▶ **TASK GOAL**
Please retype the entries below word for word, passing over every picture.

▶ **SOURCE INFORMATION**
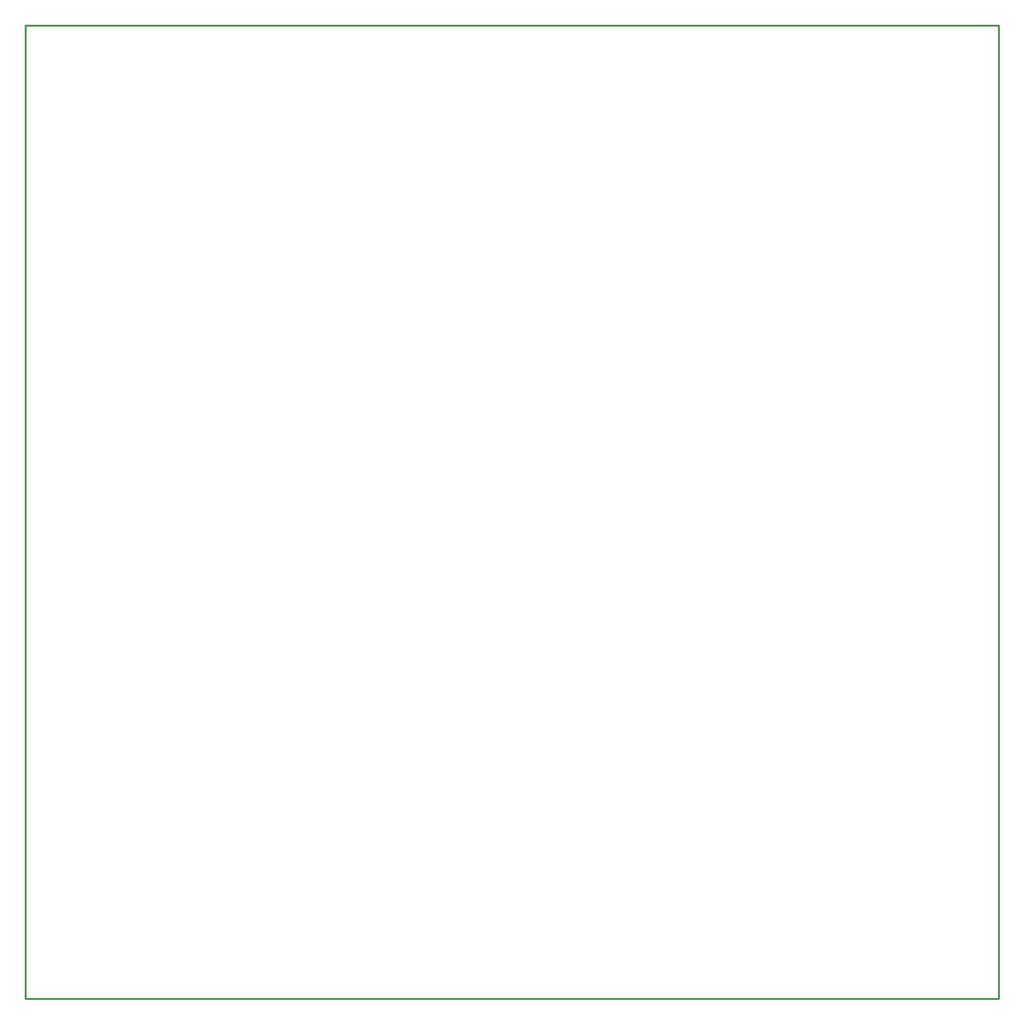
<source format=gko>
G04 EAGLE Gerber RS-274X export*
G75*
%MOMM*%
%FSLAX34Y34*%
%LPD*%
%INBoard Outline*%
%IPPOS*%
%AMOC8*
5,1,8,0,0,1.08239X$1,22.5*%
G01*
%ADD10C,0.000000*%
%ADD11C,0.254000*%


D10*
X0Y1300000D02*
X0Y0D01*
X1300000Y0D01*
X1300000Y1300000D02*
X0Y1300000D01*
X1300000Y1300000D02*
X1300000Y0D01*
D11*
X0Y0D02*
X1300000Y0D01*
X1300000Y1300000D01*
X0Y1300000D01*
X0Y0D01*
M02*

</source>
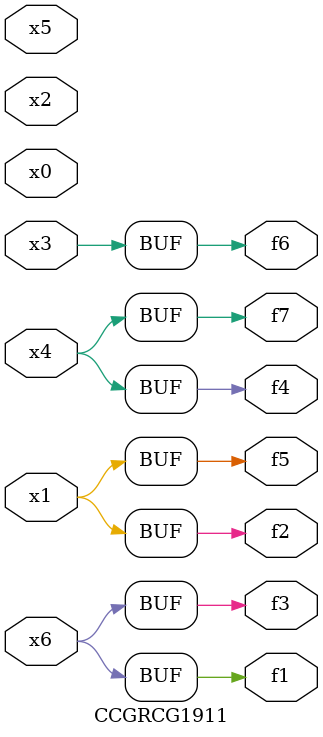
<source format=v>
module CCGRCG1911(
	input x0, x1, x2, x3, x4, x5, x6,
	output f1, f2, f3, f4, f5, f6, f7
);
	assign f1 = x6;
	assign f2 = x1;
	assign f3 = x6;
	assign f4 = x4;
	assign f5 = x1;
	assign f6 = x3;
	assign f7 = x4;
endmodule

</source>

▶ **WRITTEN SOLUTION**
<source format=gko>
G04 EAGLE Gerber RS-274X export*
G75*
%MOMM*%
%FSLAX34Y34*%
%LPD*%
%INBoard Outline*%
%IPPOS*%
%AMOC8*
5,1,8,0,0,1.08239X$1,22.5*%
G01*
%ADD10C,0.000000*%
%ADD11C,0.254000*%


D10*
X0Y1300000D02*
X0Y0D01*
X1300000Y0D01*
X1300000Y1300000D02*
X0Y1300000D01*
X1300000Y1300000D02*
X1300000Y0D01*
D11*
X0Y0D02*
X1300000Y0D01*
X1300000Y1300000D01*
X0Y1300000D01*
X0Y0D01*
M02*

</source>
<source format=v>
module CCGRCG1911(
	input x0, x1, x2, x3, x4, x5, x6,
	output f1, f2, f3, f4, f5, f6, f7
);
	assign f1 = x6;
	assign f2 = x1;
	assign f3 = x6;
	assign f4 = x4;
	assign f5 = x1;
	assign f6 = x3;
	assign f7 = x4;
endmodule

</source>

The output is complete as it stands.